*The task*
Your task is to quote the listing below exactly, beginning with its first line and ending on the line bearing "- Develop advanced".

*Excerpted data*
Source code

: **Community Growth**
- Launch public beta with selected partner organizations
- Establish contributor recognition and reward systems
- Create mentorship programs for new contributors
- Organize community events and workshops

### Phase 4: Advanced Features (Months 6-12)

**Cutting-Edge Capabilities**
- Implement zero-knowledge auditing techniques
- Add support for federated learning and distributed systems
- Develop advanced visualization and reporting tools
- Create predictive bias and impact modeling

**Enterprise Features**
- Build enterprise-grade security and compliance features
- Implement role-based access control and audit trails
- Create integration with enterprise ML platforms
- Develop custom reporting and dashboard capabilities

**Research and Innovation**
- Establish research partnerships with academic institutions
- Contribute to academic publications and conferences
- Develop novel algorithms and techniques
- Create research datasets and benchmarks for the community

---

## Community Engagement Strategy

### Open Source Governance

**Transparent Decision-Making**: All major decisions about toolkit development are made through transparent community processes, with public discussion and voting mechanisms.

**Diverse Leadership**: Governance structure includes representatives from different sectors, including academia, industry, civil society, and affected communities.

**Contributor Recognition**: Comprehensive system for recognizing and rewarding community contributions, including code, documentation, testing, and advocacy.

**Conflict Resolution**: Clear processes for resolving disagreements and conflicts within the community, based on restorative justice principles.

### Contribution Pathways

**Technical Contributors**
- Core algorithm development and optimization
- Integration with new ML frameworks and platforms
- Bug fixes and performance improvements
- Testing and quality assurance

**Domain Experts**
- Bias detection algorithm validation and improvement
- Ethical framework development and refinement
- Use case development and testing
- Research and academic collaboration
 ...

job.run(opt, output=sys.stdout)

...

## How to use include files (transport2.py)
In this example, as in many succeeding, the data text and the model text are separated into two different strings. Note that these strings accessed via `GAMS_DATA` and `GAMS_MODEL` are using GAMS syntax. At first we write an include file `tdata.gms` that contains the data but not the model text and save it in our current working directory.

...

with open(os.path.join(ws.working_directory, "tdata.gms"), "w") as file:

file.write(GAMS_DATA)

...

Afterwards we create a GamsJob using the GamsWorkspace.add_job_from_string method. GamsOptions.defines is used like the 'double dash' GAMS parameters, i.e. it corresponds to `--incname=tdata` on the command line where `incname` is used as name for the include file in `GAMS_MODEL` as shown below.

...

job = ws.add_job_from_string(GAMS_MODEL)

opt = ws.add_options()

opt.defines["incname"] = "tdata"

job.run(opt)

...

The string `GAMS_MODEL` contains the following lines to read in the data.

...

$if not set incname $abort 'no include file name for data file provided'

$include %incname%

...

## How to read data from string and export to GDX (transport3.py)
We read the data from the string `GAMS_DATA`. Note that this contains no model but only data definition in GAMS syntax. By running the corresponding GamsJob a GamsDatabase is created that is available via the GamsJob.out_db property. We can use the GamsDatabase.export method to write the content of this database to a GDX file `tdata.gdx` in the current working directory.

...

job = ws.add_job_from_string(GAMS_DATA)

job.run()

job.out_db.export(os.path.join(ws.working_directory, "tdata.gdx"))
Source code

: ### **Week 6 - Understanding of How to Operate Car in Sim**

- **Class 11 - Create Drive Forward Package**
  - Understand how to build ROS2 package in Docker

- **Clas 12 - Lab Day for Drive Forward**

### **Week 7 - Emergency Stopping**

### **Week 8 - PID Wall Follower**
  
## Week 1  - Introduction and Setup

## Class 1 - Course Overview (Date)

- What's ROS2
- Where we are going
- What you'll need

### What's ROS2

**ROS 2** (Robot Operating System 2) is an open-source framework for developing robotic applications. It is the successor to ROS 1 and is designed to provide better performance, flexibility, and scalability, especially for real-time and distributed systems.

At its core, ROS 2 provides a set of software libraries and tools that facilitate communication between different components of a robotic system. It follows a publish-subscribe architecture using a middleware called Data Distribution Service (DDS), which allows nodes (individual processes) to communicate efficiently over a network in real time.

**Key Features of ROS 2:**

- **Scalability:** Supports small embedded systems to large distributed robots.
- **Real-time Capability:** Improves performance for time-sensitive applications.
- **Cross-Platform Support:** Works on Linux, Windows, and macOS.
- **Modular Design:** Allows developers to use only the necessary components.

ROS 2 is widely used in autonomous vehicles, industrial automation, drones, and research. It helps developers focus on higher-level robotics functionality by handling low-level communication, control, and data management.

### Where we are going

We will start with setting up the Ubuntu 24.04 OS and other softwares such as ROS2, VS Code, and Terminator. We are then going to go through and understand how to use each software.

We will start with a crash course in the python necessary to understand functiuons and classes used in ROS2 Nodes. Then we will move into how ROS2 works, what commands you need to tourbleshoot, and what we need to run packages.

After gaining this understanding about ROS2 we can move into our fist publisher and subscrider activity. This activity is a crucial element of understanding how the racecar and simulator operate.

*Solution for this problem*
Source code

: **Community Growth**
- Launch public beta with selected partner organizations
- Establish contributor recognition and reward systems
- Create mentorship programs for new contributors
- Organize community events and workshops

### Phase 4: Advanced Features (Months 6-12)

**Cutting-Edge Capabilities**
- Implement zero-knowledge auditing techniques
- Add support for federated learning and distributed systems
- Develop advanced visualization and reporting tools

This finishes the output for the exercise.